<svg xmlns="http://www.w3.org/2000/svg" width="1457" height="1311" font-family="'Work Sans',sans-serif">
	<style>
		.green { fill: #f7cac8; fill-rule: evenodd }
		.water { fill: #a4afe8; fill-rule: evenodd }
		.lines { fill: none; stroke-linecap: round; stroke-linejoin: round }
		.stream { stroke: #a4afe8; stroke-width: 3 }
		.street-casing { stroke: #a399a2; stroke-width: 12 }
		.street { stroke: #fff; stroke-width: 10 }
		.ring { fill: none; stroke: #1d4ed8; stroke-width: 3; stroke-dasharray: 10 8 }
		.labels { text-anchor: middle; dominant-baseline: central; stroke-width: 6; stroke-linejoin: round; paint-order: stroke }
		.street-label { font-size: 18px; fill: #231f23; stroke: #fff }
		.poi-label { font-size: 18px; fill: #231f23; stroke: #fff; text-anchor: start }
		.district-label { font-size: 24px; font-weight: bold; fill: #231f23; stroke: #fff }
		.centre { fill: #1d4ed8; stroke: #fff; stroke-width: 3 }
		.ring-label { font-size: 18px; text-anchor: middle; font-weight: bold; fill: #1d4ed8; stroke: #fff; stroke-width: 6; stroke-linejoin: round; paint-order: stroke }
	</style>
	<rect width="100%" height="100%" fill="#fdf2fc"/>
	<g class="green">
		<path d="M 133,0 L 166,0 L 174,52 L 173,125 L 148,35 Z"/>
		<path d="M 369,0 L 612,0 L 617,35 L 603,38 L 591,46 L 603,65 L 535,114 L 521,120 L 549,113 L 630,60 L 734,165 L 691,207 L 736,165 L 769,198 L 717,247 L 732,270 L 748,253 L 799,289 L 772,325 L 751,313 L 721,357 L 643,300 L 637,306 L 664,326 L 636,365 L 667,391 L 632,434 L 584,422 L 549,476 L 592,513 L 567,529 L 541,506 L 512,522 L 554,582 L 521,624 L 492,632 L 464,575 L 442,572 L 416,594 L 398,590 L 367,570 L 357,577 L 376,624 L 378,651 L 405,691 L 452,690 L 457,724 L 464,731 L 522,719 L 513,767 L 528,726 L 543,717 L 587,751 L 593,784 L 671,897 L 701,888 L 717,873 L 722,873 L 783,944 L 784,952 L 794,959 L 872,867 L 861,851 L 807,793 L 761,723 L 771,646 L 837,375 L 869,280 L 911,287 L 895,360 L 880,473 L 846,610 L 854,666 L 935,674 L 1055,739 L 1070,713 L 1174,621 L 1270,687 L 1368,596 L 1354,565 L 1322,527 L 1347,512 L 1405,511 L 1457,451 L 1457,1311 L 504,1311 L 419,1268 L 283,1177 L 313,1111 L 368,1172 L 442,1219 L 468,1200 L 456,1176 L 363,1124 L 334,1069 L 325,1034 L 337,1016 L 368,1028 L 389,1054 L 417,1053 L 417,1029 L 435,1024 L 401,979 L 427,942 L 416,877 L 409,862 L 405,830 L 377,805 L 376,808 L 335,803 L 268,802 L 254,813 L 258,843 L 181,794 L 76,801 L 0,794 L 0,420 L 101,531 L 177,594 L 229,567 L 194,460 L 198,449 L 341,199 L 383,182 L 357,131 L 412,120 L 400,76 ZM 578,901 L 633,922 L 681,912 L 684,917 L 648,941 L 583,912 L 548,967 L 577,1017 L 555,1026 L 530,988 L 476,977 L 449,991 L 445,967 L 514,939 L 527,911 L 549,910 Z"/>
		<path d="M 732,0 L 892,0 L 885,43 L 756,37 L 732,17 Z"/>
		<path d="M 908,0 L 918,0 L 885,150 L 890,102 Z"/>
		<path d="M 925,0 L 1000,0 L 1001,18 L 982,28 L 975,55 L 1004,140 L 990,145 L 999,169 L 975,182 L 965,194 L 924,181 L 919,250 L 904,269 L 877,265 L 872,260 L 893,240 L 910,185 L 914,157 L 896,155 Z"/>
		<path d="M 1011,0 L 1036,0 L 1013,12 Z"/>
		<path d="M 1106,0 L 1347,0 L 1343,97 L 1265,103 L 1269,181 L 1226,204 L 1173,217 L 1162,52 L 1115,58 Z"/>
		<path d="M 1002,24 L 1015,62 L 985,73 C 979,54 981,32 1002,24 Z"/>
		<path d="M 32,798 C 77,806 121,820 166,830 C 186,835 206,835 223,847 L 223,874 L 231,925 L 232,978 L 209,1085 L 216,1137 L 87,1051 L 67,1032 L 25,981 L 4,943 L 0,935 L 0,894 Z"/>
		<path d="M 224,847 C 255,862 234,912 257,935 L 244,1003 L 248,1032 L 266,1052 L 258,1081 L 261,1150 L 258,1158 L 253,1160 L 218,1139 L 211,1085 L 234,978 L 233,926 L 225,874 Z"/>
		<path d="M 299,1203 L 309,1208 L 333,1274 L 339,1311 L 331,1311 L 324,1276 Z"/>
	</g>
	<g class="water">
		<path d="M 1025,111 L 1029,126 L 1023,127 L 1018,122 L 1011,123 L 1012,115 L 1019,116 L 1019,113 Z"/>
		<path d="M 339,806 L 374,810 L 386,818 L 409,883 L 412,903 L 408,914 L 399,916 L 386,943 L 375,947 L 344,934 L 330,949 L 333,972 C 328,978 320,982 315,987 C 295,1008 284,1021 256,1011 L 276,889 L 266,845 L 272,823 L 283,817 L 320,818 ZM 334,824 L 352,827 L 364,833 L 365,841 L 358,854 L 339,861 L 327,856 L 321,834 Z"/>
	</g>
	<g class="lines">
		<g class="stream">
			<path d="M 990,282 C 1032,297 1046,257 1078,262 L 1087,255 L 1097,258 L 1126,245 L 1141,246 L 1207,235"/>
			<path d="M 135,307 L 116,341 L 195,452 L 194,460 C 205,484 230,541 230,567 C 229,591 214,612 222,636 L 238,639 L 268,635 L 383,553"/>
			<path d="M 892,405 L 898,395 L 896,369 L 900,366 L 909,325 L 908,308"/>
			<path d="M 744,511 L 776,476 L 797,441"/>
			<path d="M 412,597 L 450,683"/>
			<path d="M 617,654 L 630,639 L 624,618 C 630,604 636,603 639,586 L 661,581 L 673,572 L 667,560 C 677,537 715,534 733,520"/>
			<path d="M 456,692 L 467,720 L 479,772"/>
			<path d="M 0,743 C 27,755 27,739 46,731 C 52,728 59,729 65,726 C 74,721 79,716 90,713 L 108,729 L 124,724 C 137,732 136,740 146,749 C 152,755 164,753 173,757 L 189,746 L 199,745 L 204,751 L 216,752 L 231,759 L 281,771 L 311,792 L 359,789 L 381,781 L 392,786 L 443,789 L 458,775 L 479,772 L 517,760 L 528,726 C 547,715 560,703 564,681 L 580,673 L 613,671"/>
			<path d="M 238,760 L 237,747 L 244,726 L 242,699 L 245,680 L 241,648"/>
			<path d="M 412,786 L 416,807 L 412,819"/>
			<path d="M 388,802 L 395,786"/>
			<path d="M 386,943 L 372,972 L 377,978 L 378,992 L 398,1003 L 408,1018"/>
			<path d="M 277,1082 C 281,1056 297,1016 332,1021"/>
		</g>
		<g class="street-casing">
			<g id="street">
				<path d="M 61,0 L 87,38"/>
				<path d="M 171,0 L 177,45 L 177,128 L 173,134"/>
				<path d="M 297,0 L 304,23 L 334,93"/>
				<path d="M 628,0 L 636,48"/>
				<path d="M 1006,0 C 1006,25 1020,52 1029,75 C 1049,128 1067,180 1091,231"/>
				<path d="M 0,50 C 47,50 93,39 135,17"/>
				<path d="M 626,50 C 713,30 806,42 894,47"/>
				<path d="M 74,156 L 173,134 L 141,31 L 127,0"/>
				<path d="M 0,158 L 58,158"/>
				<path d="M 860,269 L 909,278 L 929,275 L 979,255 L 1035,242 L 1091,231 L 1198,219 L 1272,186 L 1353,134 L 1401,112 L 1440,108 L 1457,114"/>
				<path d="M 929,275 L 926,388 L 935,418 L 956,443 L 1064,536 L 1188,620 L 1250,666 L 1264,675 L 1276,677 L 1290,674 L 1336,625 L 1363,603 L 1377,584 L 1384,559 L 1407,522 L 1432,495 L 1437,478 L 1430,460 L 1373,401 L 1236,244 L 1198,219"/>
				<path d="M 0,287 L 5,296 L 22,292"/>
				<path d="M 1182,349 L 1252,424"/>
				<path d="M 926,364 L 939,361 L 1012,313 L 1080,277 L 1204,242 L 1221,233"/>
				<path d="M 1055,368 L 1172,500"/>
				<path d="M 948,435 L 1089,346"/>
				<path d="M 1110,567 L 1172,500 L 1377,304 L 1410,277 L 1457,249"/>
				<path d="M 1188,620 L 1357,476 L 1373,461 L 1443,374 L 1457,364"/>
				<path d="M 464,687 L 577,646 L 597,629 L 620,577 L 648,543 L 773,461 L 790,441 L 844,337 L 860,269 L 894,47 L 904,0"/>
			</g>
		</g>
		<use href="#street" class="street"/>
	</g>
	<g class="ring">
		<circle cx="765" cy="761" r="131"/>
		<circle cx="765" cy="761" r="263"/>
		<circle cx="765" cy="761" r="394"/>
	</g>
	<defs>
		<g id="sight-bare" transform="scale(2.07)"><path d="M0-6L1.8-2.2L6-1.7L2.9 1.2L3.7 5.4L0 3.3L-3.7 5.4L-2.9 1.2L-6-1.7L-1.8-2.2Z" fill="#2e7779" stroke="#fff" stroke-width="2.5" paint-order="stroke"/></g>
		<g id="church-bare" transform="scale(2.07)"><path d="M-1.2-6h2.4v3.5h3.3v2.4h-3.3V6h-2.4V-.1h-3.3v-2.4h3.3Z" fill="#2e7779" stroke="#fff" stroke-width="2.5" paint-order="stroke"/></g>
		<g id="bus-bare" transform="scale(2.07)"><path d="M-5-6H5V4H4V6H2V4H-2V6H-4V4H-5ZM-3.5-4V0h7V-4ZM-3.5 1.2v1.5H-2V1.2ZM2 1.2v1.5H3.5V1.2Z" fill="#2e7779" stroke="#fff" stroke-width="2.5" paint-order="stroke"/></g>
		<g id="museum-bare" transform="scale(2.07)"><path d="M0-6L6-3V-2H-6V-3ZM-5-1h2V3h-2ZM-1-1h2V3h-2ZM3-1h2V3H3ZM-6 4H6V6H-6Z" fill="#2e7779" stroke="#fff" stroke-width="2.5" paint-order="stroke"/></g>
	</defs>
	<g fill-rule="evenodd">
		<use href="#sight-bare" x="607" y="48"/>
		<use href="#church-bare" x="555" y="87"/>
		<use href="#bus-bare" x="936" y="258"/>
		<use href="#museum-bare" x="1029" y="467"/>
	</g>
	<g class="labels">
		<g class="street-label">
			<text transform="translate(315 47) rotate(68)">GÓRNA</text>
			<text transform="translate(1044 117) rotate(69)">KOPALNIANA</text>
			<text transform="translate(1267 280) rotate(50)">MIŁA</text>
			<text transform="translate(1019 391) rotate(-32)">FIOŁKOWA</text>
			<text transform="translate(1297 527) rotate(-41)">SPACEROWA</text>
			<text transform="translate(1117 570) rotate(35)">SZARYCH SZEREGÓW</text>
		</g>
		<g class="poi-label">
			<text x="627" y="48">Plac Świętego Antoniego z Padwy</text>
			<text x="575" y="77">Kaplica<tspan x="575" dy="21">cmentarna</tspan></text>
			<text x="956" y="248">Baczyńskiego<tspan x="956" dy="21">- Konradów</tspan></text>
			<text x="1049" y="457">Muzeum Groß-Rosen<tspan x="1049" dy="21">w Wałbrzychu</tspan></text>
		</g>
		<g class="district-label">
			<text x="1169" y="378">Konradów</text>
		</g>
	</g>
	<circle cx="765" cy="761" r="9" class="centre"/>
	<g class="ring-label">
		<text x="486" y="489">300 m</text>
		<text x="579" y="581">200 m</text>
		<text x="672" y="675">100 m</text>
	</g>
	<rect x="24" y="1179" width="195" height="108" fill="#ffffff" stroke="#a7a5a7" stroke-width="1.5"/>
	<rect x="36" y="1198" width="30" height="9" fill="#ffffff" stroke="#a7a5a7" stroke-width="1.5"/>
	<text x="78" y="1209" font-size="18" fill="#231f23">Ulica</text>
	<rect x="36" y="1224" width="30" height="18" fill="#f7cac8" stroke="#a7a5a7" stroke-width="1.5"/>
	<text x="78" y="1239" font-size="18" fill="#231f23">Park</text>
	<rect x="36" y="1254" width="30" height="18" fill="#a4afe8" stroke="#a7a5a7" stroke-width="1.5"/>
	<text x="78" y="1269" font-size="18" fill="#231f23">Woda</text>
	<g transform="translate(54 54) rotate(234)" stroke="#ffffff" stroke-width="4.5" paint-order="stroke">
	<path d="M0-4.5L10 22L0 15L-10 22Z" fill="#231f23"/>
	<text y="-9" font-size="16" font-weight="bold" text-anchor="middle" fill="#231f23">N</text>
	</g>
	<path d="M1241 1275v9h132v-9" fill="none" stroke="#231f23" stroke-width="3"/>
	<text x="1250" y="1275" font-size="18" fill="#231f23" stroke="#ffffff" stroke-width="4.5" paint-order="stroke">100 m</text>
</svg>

______________________________

» **Exercise aim**: Reproduce exactly the lines of the records above from the one with "#a4afe8; fill-rule: evenodd" to the one with "middle; dominant-baseline: central;", both included, and leave out everything else.

» **Answer**:
		.water { fill: #a4afe8; fill-rule: evenodd }
		.lines { fill: none; stroke-linecap: round; stroke-linejoin: round }
		.stream { stroke: #a4afe8; stroke-width: 3 }
		.street-casing { stroke: #a399a2; stroke-width: 12 }
		.street { stroke: #fff; stroke-width: 10 }
		.ring { fill: none; stroke: #1d4ed8; stroke-width: 3; stroke-dasharray: 10 8 }
		.labels { text-anchor: middle; dominant-baseline: central; stroke-width: 6; stroke-linejoin: round; paint-order: stroke }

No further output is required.